Whenever a line carries the word "optical", pull it out of the entries.

###

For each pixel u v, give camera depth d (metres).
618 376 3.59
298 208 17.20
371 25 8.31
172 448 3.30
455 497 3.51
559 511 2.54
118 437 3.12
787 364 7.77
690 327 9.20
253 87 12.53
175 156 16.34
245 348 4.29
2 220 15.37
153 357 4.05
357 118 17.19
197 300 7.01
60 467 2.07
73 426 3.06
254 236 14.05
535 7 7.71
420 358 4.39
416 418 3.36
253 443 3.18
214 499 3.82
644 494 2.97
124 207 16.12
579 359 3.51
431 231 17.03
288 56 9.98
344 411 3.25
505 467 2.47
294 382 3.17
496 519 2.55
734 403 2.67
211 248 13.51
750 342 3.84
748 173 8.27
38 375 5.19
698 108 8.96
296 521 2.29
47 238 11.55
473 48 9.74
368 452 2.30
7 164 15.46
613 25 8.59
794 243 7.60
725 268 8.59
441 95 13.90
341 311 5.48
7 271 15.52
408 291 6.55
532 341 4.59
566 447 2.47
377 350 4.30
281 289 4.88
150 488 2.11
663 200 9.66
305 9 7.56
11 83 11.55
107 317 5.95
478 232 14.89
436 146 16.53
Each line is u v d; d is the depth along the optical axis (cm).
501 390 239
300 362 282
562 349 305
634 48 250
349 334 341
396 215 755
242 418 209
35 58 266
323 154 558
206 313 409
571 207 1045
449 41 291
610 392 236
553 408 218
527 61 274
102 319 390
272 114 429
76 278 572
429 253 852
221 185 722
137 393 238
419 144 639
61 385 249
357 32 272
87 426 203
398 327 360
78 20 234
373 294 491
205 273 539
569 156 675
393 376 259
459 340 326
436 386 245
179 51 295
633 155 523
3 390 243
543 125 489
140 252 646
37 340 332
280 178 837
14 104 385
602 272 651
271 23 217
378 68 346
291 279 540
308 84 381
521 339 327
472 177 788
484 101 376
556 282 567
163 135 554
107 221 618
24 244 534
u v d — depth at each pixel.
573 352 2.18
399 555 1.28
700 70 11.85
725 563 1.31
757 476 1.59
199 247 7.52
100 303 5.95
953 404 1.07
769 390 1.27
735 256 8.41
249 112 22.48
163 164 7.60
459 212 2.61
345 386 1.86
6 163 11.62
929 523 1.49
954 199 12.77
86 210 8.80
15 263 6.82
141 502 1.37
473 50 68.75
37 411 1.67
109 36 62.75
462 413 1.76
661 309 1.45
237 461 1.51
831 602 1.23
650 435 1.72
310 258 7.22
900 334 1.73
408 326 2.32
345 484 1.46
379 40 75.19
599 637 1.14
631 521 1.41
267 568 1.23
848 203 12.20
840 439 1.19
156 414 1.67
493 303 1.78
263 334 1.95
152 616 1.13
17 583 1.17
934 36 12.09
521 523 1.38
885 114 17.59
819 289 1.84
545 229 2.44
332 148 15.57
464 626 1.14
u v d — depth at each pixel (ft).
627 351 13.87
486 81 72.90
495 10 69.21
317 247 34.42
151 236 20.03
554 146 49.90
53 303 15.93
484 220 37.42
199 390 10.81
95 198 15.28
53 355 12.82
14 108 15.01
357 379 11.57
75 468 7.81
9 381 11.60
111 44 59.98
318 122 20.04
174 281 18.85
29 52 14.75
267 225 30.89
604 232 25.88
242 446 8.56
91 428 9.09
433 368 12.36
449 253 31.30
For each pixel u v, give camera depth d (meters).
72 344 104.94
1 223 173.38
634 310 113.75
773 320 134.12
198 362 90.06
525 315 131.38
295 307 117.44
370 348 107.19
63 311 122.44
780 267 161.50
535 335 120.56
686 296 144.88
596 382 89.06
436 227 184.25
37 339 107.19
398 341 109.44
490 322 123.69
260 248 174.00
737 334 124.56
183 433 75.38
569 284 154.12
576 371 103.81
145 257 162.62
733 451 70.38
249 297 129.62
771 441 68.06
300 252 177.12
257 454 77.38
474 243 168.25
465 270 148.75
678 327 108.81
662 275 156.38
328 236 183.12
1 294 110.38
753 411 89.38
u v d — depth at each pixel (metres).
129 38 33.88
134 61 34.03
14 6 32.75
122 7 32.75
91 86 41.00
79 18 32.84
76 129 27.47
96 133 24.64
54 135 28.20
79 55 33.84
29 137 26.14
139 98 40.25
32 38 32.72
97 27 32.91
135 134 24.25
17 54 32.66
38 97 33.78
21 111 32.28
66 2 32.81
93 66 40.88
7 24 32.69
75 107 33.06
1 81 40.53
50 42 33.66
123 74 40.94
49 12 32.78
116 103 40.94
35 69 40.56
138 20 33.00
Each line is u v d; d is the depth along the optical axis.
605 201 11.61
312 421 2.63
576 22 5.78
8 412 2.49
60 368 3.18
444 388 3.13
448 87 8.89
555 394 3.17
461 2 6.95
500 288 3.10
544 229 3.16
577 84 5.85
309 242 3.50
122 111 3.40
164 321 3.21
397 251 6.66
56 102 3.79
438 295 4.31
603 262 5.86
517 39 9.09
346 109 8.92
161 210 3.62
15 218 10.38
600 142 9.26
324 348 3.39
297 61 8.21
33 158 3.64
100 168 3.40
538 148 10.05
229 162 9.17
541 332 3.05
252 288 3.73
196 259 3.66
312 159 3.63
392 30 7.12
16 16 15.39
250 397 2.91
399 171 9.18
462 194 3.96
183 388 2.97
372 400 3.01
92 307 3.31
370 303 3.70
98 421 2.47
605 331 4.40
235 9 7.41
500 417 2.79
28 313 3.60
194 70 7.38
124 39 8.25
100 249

###

## Answer area
Each line is u v d; d is the depth along the optical axis (cm).
Each line is u v d; d is the depth along the optical axis.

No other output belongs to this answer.